Rewrite the data below, swapping every "sheet entry" for "log entry" and leaving everything else as is. Omit the pictures from your version.

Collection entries
Segment Open

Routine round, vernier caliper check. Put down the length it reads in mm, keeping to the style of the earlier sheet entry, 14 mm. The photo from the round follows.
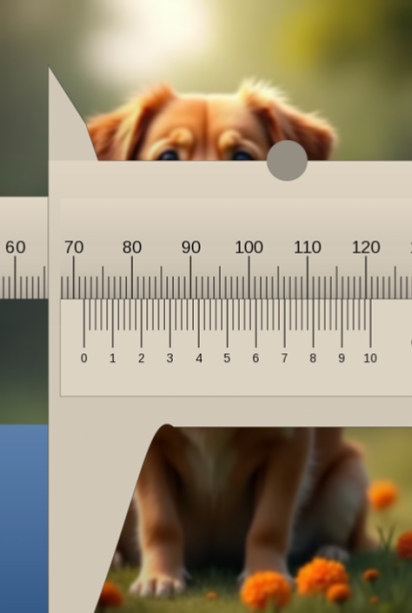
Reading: 71.8 mm
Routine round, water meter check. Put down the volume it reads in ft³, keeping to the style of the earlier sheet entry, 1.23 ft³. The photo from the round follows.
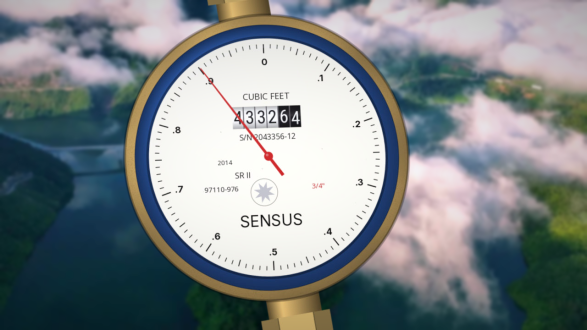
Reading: 433263.90 ft³
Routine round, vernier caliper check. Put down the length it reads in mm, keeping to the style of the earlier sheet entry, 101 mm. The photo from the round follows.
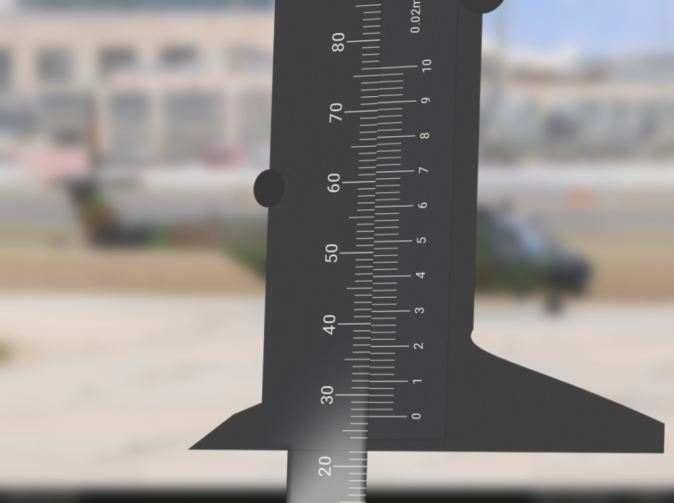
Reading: 27.0 mm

Segment Closed

* [Answer to the problem]:
Routine round, vernier caliper check. Put down the length it reads in mm, keeping to the style of the earlier log entry, 14 mm. The photo from the round follows.
Reading: 71.8 mm
Routine round, water meter check. Put down the volume it reads in ft³, keeping to the style of the earlier log entry, 1.23 ft³. The photo from the round follows.
Reading: 433263.90 ft³
Routine round, vernier caliper check. Put down the length it reads in mm, keeping to the style of the earlier log entry, 101 mm. The photo from the round follows.
Reading: 27.0 mm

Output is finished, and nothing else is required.